Material to process:
'''

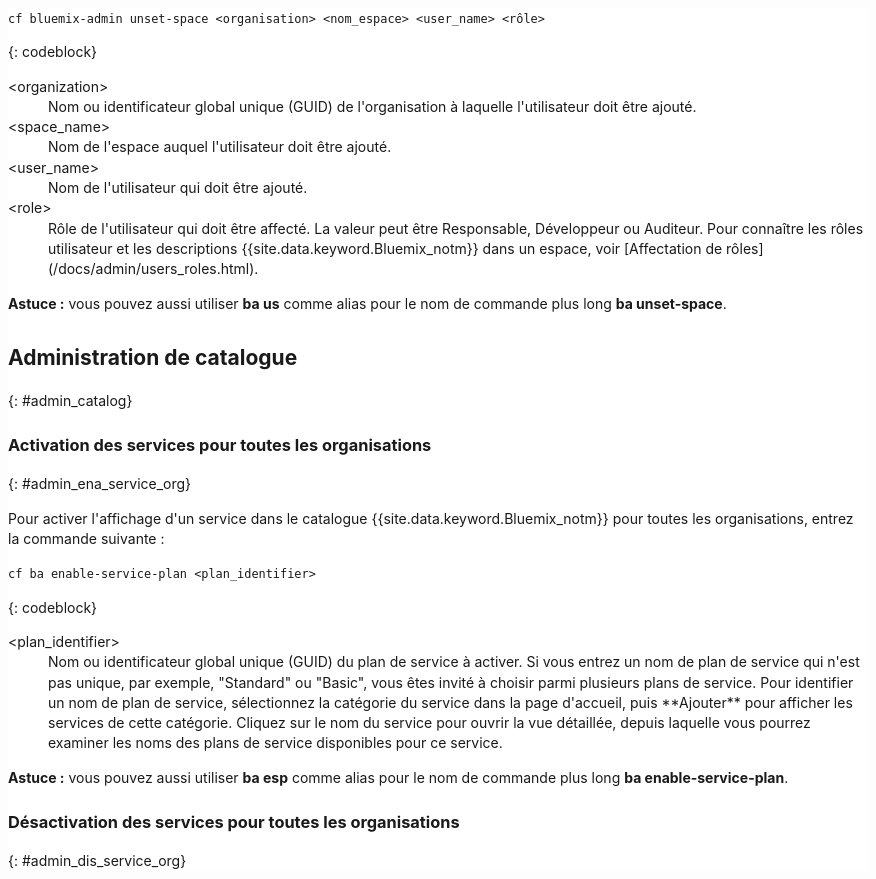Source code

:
```
cf bluemix-admin unset-space <organisation> <nom_espace> <user_name> <rôle>
```

{: codeblock}

<dl class="parml">
<dt class="pt dlterm">&lt;organization&gt;</dt>
<dd class="pd">Nom ou identificateur global unique (GUID) de l'organisation à laquelle l'utilisateur doit être ajouté.</dd>
<dt class="pt dlterm">&lt;space_name&gt;</dt>
<dd class="pd">Nom de l'espace auquel l'utilisateur doit être ajouté.</dd>
<dt class="pt dlterm">&lt;user_name&gt;</dt>
<dd class="pd">Nom de l'utilisateur qui doit être ajouté.</dd>
<dt class="pt dlterm">&lt;role&gt;</dt>
<dd class="pd">Rôle de l'utilisateur qui doit être affecté. La valeur peut être Responsable, Développeur ou Auditeur. Pour connaître les rôles utilisateur et les descriptions {{site.data.keyword.Bluemix_notm}} dans un espace, voir [Affectation de rôles](/docs/admin/users_roles.html).</dd>
</dl>

**Astuce :** vous pouvez aussi utiliser **ba us** comme alias pour le nom de commande plus long **ba unset-space**.

## Administration de catalogue
{: #admin_catalog}

### Activation des services pour toutes les organisations
{: #admin_ena_service_org}

Pour activer l'affichage d'un service dans le catalogue {{site.data.keyword.Bluemix_notm}} pour toutes les organisations, entrez la commande suivante :

```
cf ba enable-service-plan <plan_identifier>
```
{: codeblock}

<dl class="parml">
<dt class="pt dlterm">&lt;plan_identifier&gt;</dt>
<dd class="pd">Nom ou identificateur global unique (GUID) du plan de service à activer. Si vous entrez un nom de plan de service qui n'est pas unique, par exemple, "Standard" ou "Basic", vous êtes invité à choisir
parmi plusieurs plans de service. Pour identifier un nom de plan de service, sélectionnez la catégorie du service dans la page d'accueil, puis **Ajouter** pour afficher les services de cette catégorie. Cliquez sur le nom du service pour ouvrir la vue détaillée, depuis laquelle vous pourrez examiner les noms des plans de service disponibles pour ce service. </dd>
</dl>

**Astuce :** vous pouvez aussi utiliser **ba esp** comme alias pour le nom de commande plus long **ba enable-service-plan**.

### Désactivation des services pour toutes les organisations
{: #admin_dis_service_org}
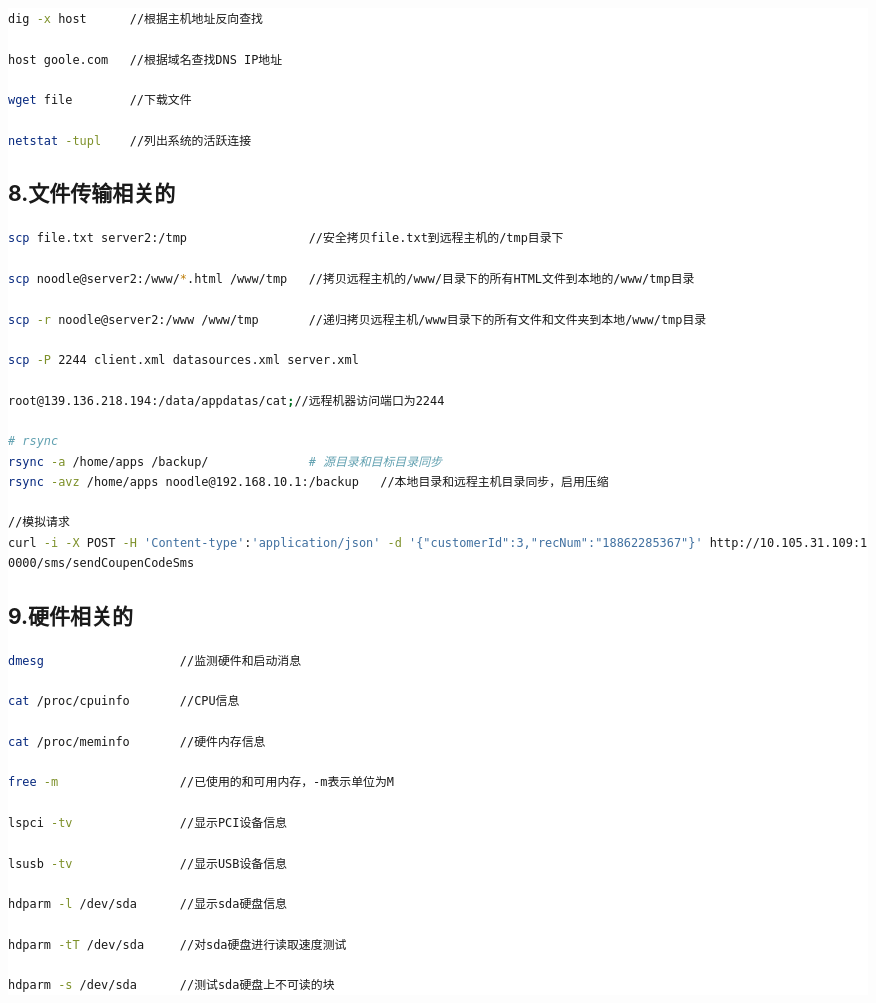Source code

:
 ```bash
dig -x host      //根据主机地址反向查找

host goole.com   //根据域名查找DNS IP地址

wget file        //下载文件

netstat -tupl    //列出系统的活跃连接

```

## 8.文件传输相关的

```bash
scp file.txt server2:/tmp                 //安全拷贝file.txt到远程主机的/tmp目录下

scp noodle@server2:/www/*.html /www/tmp   //拷贝远程主机的/www/目录下的所有HTML文件到本地的/www/tmp目录

scp -r noodle@server2:/www /www/tmp       //递归拷贝远程主机/www目录下的所有文件和文件夹到本地/www/tmp目录

scp -P 2244 client.xml datasources.xml server.xml 

root@139.136.218.194:/data/appdatas/cat;//远程机器访问端口为2244

# rsync
rsync -a /home/apps /backup/              # 源目录和目标目录同步
rsync -avz /home/apps noodle@192.168.10.1:/backup   //本地目录和远程主机目录同步，启用压缩

//模拟请求
curl -i -X POST -H 'Content-type':'application/json' -d '{"customerId":3,"recNum":"18862285367"}' http://10.105.31.109:10000/sms/sendCoupenCodeSms

```

## 9.硬件相关的

```bash
dmesg                   //监测硬件和启动消息 

cat /proc/cpuinfo       //CPU信息 

cat /proc/meminfo       //硬件内存信息 

free -m                 //已使用的和可用内存，-m表示单位为M 

lspci -tv               //显示PCI设备信息 

lsusb -tv               //显示USB设备信息 

hdparm -l /dev/sda      //显示sda硬盘信息 

hdparm -tT /dev/sda     //对sda硬盘进行读取速度测试 

hdparm -s /dev/sda      //测试sda硬盘上不可读的块

```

'''

Try it:
Your task is to copy each line from the material above that includes the word "long".

Exercise output:
**Astuce :** vous pouvez aussi utiliser **ba us** comme alias pour le nom de commande plus long **ba unset-space**.
**Astuce :** vous pouvez aussi utiliser **ba esp** comme alias pour le nom de commande plus long **ba enable-service-plan**.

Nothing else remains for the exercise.